Internet2 provides three different services across the Internet2 infrastructure: Research and education IP traffic, commercial peer traffic to TR-CPS routers, and Layer 2 circuits. The goal of the headroom policy is to accommodate bursts up to reasonable end-host interface sizes[2] on both the research and education IP infrastructure and the Layer 2 circuits. In addition, across all three services it is desirable for ports and circuits to be able to routinely handle traffic bursts due to failed-over circuits and services.
- Backbone circuits are flagged for discussion when the 95th percentile number reaches 30% for a given week. When the circuit regularly sustains levels at 40% utilization, staff initiates a backbone augment.[3]
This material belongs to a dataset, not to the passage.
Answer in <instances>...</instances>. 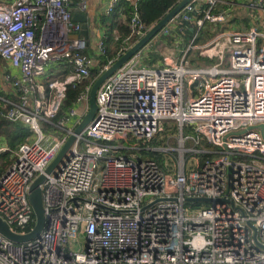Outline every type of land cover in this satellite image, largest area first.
I'll use <instances>...</instances> for the list:
<instances>
[{"label":"built area","instance_id":"1","mask_svg":"<svg viewBox=\"0 0 264 264\" xmlns=\"http://www.w3.org/2000/svg\"><path fill=\"white\" fill-rule=\"evenodd\" d=\"M70 1L0 0V59L18 70L2 75L16 100L0 95V115L32 131L0 177V217L18 234L36 222L32 183L89 110L93 82L55 121L68 86L92 75L96 56L107 55L103 33L94 45L82 35L71 39L82 26ZM121 1L108 0L102 14ZM125 1L132 8L130 32L118 57L152 27L140 19V0ZM224 1H189L103 82L94 118L41 184L46 228L24 242L0 232V264H264V136L257 128L264 123V34L254 26L223 29L198 45L193 40L187 50L209 60L198 67L186 57L177 62V47L162 40L176 37L179 21L195 24L196 35L206 22L225 21L226 12H214ZM245 5L264 11V0ZM69 60L72 72L51 79L49 71ZM172 122L183 142L216 147L193 150L209 153L197 170L187 174L184 148L174 172L154 158L123 152L154 140ZM6 151L0 144V154ZM195 197L212 201L195 207L188 203Z\"/></svg>","mask_w":264,"mask_h":264},{"label":"trees","instance_id":"2","mask_svg":"<svg viewBox=\"0 0 264 264\" xmlns=\"http://www.w3.org/2000/svg\"><path fill=\"white\" fill-rule=\"evenodd\" d=\"M179 0H140L138 9L140 14L141 21L148 27L154 25L156 22H158L160 19H162L169 11H171L177 4ZM131 7L129 6L128 2L125 0H122L119 5L114 9L113 13L109 15L101 14L100 15V22L102 25L106 28L104 34L106 37V44H107V55L104 57L96 56L98 59L97 66L93 69L92 75L89 77H86L80 81H78L75 84H71L68 86L67 90V96L63 101V104L61 106V109L58 113L57 118L55 121L59 118H61L70 107H72L78 97V95L86 89L87 86H90L92 82L100 75L101 68L111 59H114L118 57L123 44L125 37L129 34L130 28H129V15L131 11ZM123 17H125L123 19ZM191 24L186 21H179L177 24V30L176 34L183 35L184 37V43H179L181 46L187 45L186 42H188V39H192L198 30L197 26L192 29ZM83 36V35H82ZM85 37V36H84ZM168 43L173 44V38L170 36H167ZM199 36L196 38L195 41L199 40ZM88 39V38H87ZM184 50V49H183ZM154 59H148V61L152 62ZM72 60H69L67 64H64L65 67L59 66L58 68L61 69L59 73H57L55 76H52L51 78H60L64 77L73 70ZM48 82L46 81V84ZM175 130L178 131V126L174 127ZM168 129V128H167ZM190 127L185 126L184 127V134L190 132ZM164 134L167 133V130L165 129ZM32 131L27 125H24L20 122H12L8 120L5 116L0 115V144H5L9 147V151L3 152L0 155V158L3 159L2 163L0 164V177L1 175L8 169V167L14 162L15 157L12 155V150H15L18 148V146L27 141L29 135H31ZM156 139V138H155ZM154 139V140H155ZM156 147H161L166 144V142L160 138H157L155 141ZM199 146H208L210 147V143L206 140H199L197 143ZM200 148V147H199ZM126 152L128 150H125ZM148 152L152 158L156 159L160 165L167 171V172H174L176 170L175 166V159L177 157V152L173 151L171 154H168L164 151H143ZM199 156V161L203 162L206 157L209 155L207 152H201L196 154ZM174 156V159H173ZM189 153L185 156V158H188ZM144 158V157H141ZM197 170V166L191 165L187 167V174H190L191 172ZM188 203L192 204L195 207H202V206H208L209 204L207 202H195V201H189ZM35 225V223H32V226Z\"/></svg>","mask_w":264,"mask_h":264},{"label":"water","instance_id":"3","mask_svg":"<svg viewBox=\"0 0 264 264\" xmlns=\"http://www.w3.org/2000/svg\"><path fill=\"white\" fill-rule=\"evenodd\" d=\"M191 0H181L171 11H169L162 19L156 22L152 27L148 30V32L141 37L134 45H132L125 53L119 56L113 64L108 67L105 71H103L93 82L91 90H90V107L88 112L85 113L82 121L74 130L66 143L60 149L56 157L53 159L51 164L46 169L45 173L40 174L32 183L31 191L29 195L30 202L34 209L36 222L32 231L27 234H18L13 232L10 229V225L4 221L0 217V232L5 236L10 238L15 242H24L28 240H32L40 236L43 229L47 226V218L45 215L44 208V200H43V190L41 184H43L46 180L47 174H51L63 161L66 159L68 151L72 146L73 142L76 140L78 134H80L86 126L91 122L94 118L98 105H97V92L103 82L110 77L118 68H120L129 58H131L137 51L146 46L152 39L157 35V33L166 26L175 15L178 14L182 10V8ZM73 20L76 22H84L82 25L81 32L78 34H74L71 36V39H77L81 35L86 36L87 32V23H86V14L83 12H76L73 15ZM251 129L254 127H250ZM260 129L262 135L264 136V123H261L257 126ZM192 201H212L211 198L208 197H195L191 198Z\"/></svg>","mask_w":264,"mask_h":264},{"label":"crops","instance_id":"4","mask_svg":"<svg viewBox=\"0 0 264 264\" xmlns=\"http://www.w3.org/2000/svg\"><path fill=\"white\" fill-rule=\"evenodd\" d=\"M234 0H225L223 3H220L216 6L215 11L216 13H219L221 11H224L227 13V18L225 21L218 22V23H212V25L216 28L217 31H222L223 29H245L250 27H257L259 31L264 34L263 31V24H264V11H252L245 5V0H239V4L232 3ZM86 3V8L83 10L82 3ZM108 3V0H71L69 4V10L72 13V16L76 12H83L86 14V23L88 25L87 32H86V38H88V42L90 45H94L99 38V36L106 30V28L102 25L100 22V15L104 12V9ZM230 21L229 26H221V23ZM246 22L248 24H246ZM80 23L81 26L84 24V22H76ZM190 23V22H189ZM211 23V22H206ZM191 24V27H195V24ZM175 27V26H174ZM192 28V29H193ZM198 29V28H197ZM177 28L174 29V32H176ZM74 34H78L75 32H72L70 34V37ZM216 35V34H215ZM214 35V36H215ZM213 36V37H214ZM171 38L175 39L173 36H170ZM212 37H210L205 42L209 41ZM179 42V41H177ZM204 42V43H205ZM168 43V41H167ZM169 44V43H168ZM174 44V43H173ZM172 44V45H173ZM98 64V59L96 58V65ZM61 66V65H59ZM62 67H65L64 65ZM7 70H12L15 73L18 72L17 69L12 68L9 63H7L5 60L0 59V72L3 75V73ZM61 71L60 68L55 67L54 69H51L49 71L50 78L52 76H55L57 73ZM52 79V78H51ZM45 80V79H44ZM43 80V81H44ZM1 85V83H0ZM3 90L7 95H3L9 99L16 100V94L14 91L7 86L3 85ZM2 92V90H0ZM1 95V94H0Z\"/></svg>","mask_w":264,"mask_h":264},{"label":"rangeland","instance_id":"5","mask_svg":"<svg viewBox=\"0 0 264 264\" xmlns=\"http://www.w3.org/2000/svg\"><path fill=\"white\" fill-rule=\"evenodd\" d=\"M125 17H123L124 19ZM231 23L230 21L221 23V26H229ZM246 24H248L246 22ZM175 23L170 24L171 28H174ZM263 31H264V24L262 26ZM216 28L212 25V23H207L205 24L201 29H199V31L197 32V35L195 33L194 37L192 39H188L187 45H183L181 46V43L185 44V39L183 37V35H177L175 39H173V45L177 47V55H176V60L177 62H180L181 59H184L186 57L189 65H191L192 67H198V66H204V65H209V60L205 59V58H199L198 57V53L197 50H187V47L189 46V44L191 43V41L194 40V44L198 45V44H202L204 43L206 40H208L210 37H213L215 34H217L219 31L218 27L217 30H215ZM196 36V37H195ZM200 37L199 40L195 41L197 37ZM167 36L162 37V40H164L165 42L168 41ZM179 41V42H177ZM158 43V41L154 42L151 46V48L156 45ZM180 43V44H179ZM162 44H159L158 47H161ZM172 45V44H170ZM184 49V50H183ZM145 59V58H144ZM157 61V59L153 60L152 62ZM214 63V62H213ZM212 63V64H213ZM148 64V63H146ZM44 80V79H43ZM46 81V80H44ZM0 90H2V92H0L1 95H7L5 93V91L3 90V86H2V74L0 72ZM176 124L175 123H170L167 124L166 126V130L167 133L164 134V132H161L155 140L152 141H139L137 146L138 149H130V151L128 150L123 151L124 153H128V154H134L137 157H144V158H152L151 155L147 152H143V151H149V150H153V151H164L168 154H171V152L176 151L178 154L180 152H182L181 150L184 148L185 150V156L189 153L188 158L186 157L187 160V165L189 166H197V163L199 162V156H197L196 154H198V152L193 151L194 149H199V150H211V149H215L216 147L210 145V147L208 146H199L197 145V143L195 142V140L193 139H188L185 142L182 141L181 139V133L182 130L178 127V131L175 130ZM168 128V129H167ZM43 131L48 133L50 132V129L46 128L45 126H43ZM157 138H160L162 140H164L166 142V144L164 146L161 147H156L155 145V141L157 140ZM200 147V148H199ZM201 153V152H200ZM177 154V156H178ZM1 155V154H0ZM12 155L14 156V150H12ZM174 159V156H173ZM2 161H4L3 159L0 158V163H2Z\"/></svg>","mask_w":264,"mask_h":264}]
</instances>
- These same figures should be used for peering ports, if it is possible to negotiate that level with peers.
- Queues should be monitored for activity weekly with multiple queuing events treated as 30% measurement.
- It is recommended that a 50% headroom be maintained on the connections between the regionals and Internet2 as well as between campuses and regionals, ensuring sufficient headroom end to end.
The guidelines above comprise a working understanding of the needs of the Internet2 community and may be adjusted with input from Internet2 staff in conjunction with advisory groups. Internet2 views maintaining adequate backbone headroom as a basic responsibility.
[1] The weekly snapshots specifically report on the prior period’s 95th-percentile measurement. This industry-standard calculation is the maximum observed bandwidth once the top 5 percent of observed 30-second averages are discarded during that period. This means that during a week, there are roughly 8.4 hours of data that are ignored. Similarly, during a 24-hour period, 72 minutes of data are ignored. For example, on the weekly report, a 95th percentile number of 4.8Gbps implies that there was roughly 8.4 hours of 30-second averages that were at or above 4.8Gbps.
[2] 40gig as 4/4/2014
[3] For the purposes of this document, there are no rigid definitions of “regularly sustains” other than staff interpretation of traffic graphs, combined with their understanding of the R&E landscape at the time. This takes into account any special events, conferences, or one-time demonstrations that may be artificially inflating traffic levels in a given period.